Thursday, August 12, 2021

St. Peter Sometimes Feels Like the Guy Who Asks Questions at the End of Class



Matthew 18:21-19:1 

At the end of a Friday morning Latin class when I was a seminarian, a seminarian sitting a few rows behind me raised his hand and asked the professor, "Father, did you mean not to assign us homework for the weekend or did you just forget?" I whipped my head around so quickly in disbelief that I am surprised my  head didn't snap off. 

I always think of that moment when I read the Gospel passage about Peter asking Jesus, "Lord, how often must I forgive my brother?" We could have been fine, but Peter had to show off and raise his hand at the end of class. Something in me wants to give Peter a dirty look and say, "Nice going, Peter.
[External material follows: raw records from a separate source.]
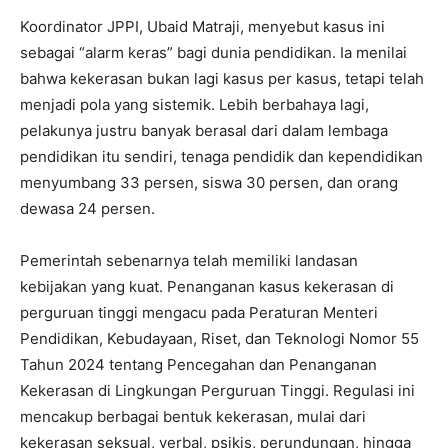
Koordinator JPPI, Ubaid Matraji, menyebut kasus ini
sebagai “alarm keras” bagi dunia pendidikan. Ia menilai
bahwa kekerasan bukan lagi kasus per kasus, tetapi telah
menjadi pola yang sistemik. Lebih berbahaya lagi,
pelakunya justru banyak berasal dari dalam lembaga
pendidikan itu sendiri, tenaga pendidik dan kependidikan
menyumbang 33 persen, siswa 30 persen, dan orang
dewasa 24 persen.
Pemerintah sebenarnya telah memiliki landasan
kebijakan yang kuat. Penanganan kasus kekerasan di
perguruan tinggi mengacu pada Peraturan Menteri
Pendidikan, Kebudayaan, Riset, dan Teknologi Nomor 55
Tahun 2024 tentang Pencegahan dan Penanganan
Kekerasan di Lingkungan Perguruan Tinggi. Regulasi ini
mencakup berbagai bentuk kekerasan, mulai dari
kekerasan seksual, verbal, psikis, perundungan, hingga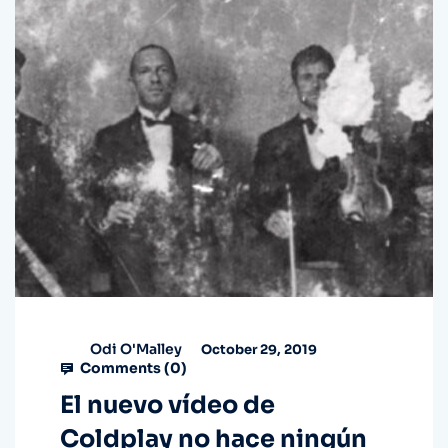
Odi O'Malley
October 29, 2019
Comments (
0
)
El nuevo vídeo de
Coldplay no hace ningún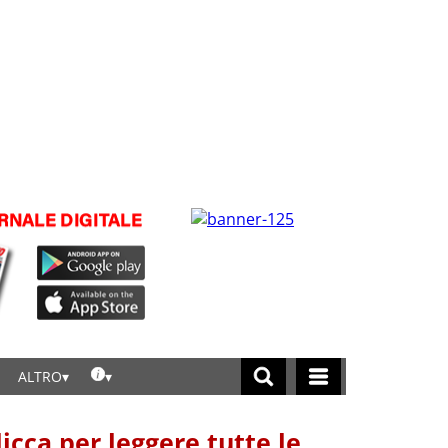
ALTRO
licca per leggere tutte le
Now we all have to forgive people seventy times seven times." He didn't just ruin the weekend with Latin homework. No, this is a life-long homework assignment.

Forgiveness is a tough one. Any priest who regularly hears confessions will tell you that a big source of difficulty for many people is forgiving those who have harmed them. And sometimes, even when we think we have forgiven someone who injured us, it sneaks back up on us. Maybe as we are drifting off to sleep, we remember their pettiness, their harshness, or their outright hostility towards us and we suddenly realize that we need to forgive again. Sometimes I find it even happens when I'm praying. Maybe I'm reading this very gospel about forgiveness and suddenly my mind is beginning to relive the injuries of the past.
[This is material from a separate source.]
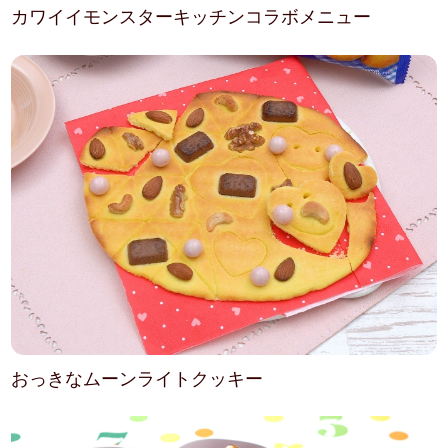
カワイイモンスターキッチンコラボメニュー
おっきなムーンライトクッキー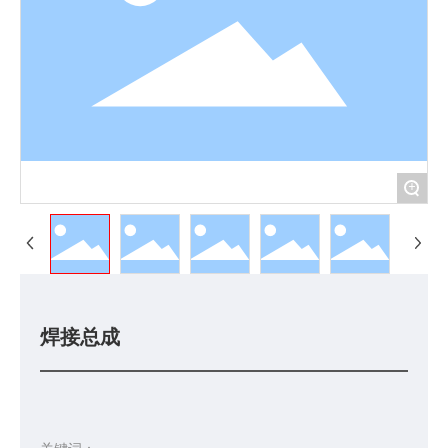
+
焊接总成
If our starting point is how we have been injured by others, it is a bit of a dead end. In a way, this was Peter's starting point. He begins with how many times his brother has injured him and how many times he must forgive that brother.  Jesus, however, begins with how many times I have injured God and how God responds to those injuries. Jesus says that God forgave the entire debt. In this way, we are reminded that we were once weighed down by an impossible debt, but God lifted that debt and set us free. If we have any hope of dealing mercifully with others, we must begin with our own experience of being forgiven. We must live out of our own experience of being a person who has been treated mercifully.

If we look at Peter's question from the side of "how much do I have to forgive," it really becomes an impossible moralistic homework assignment. But when we look at it from the perspective of, "God has forgiven all of my impossible debts and asks me to reflect a little of that same mercy towards those who owe me much less than I owe God," it becomes a source of joy and freedom.

God has forgiven me so much in my life. He asks me to show a little of that same mercy towards those who owe me far less. I suppose we all owe Peter our gratitude. His question reminds us that we have been forgiven and that we can be set free from our own pettiness. Today let us recall all that we've been forgiven and ask the grace to forgive others.